Nel 1903, in occasione della sua elezione a socio dell'Accademia della
Crusca, soggiornò brevemente nella sua amata città della giovinezza,
Firenze. Nel 1906 poi, si recò in Sicilia, a trovare il suo collega, ex
commilitone e scrittore Mario Rapisardi, immaginando l'incontro come
quello di:
«due vecchi soldati coperti di cicatrici, dopo una lunga guerra
combattuta sotto la stessa bandiera.»
(Edmondo De Amicis)
Il Ministro Vittorio Emanuele Orlando lo chiamò (insieme a Fogazzaro) a
far parte del Consiglio Superiore dell’Istruzione.

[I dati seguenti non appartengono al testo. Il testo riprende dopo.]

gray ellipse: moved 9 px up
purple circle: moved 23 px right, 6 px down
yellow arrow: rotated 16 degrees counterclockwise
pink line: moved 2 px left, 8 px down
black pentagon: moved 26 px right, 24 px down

Le ultime sue opere furono L'idioma gentile (1905), quindi Ricordi d'un
viaggio in Sicilia e Nuovi ritratti letterari e artistici (questi
ultimi due poco prima di morire).
«(Catania) A Edmondo De Amicis che in questa casa alloggiò nel 5
novembre del 1906, al cittadino, allo scrittore, al maestro la cui
opera fu tutta un'armonia di bontà di bellezza di amore, gli studenti
delle scuole elementari pongono questo ricordo come segno del monumento
perenne che gli consacra il cuore del popolo da lui confortato con la
parola, con gli scritti, con l'esempio alle fulgide ascensioni
dell'Ideale.»
( Epigrafe di Mario Rapisardi)
Dopo la Sicilia De Amicis tornò nella sua natìa Liguria, dove ivi morì
improvvisamente per un'emorragia cerebrale, nel 1908, a Bordighera, in
una camera dell'hotel della Regina, albergo scelto dallo scrittore
perché vi abitò pochi anni prima il grande scrittore George MacDonald,
che proprio lì fondò il centro culturale letterario casa Coraggio;
l'edificio è nell'attuale via Vittorio Veneto, 34, [6] dove due targhe
commemorative li ricordano entrambi. Come sue ultime volontà, il corpo
di De Amicis fu però immediatamente traslato e tumulato presso la
tomba di famiglia, nel Cimitero monumentale di Torino.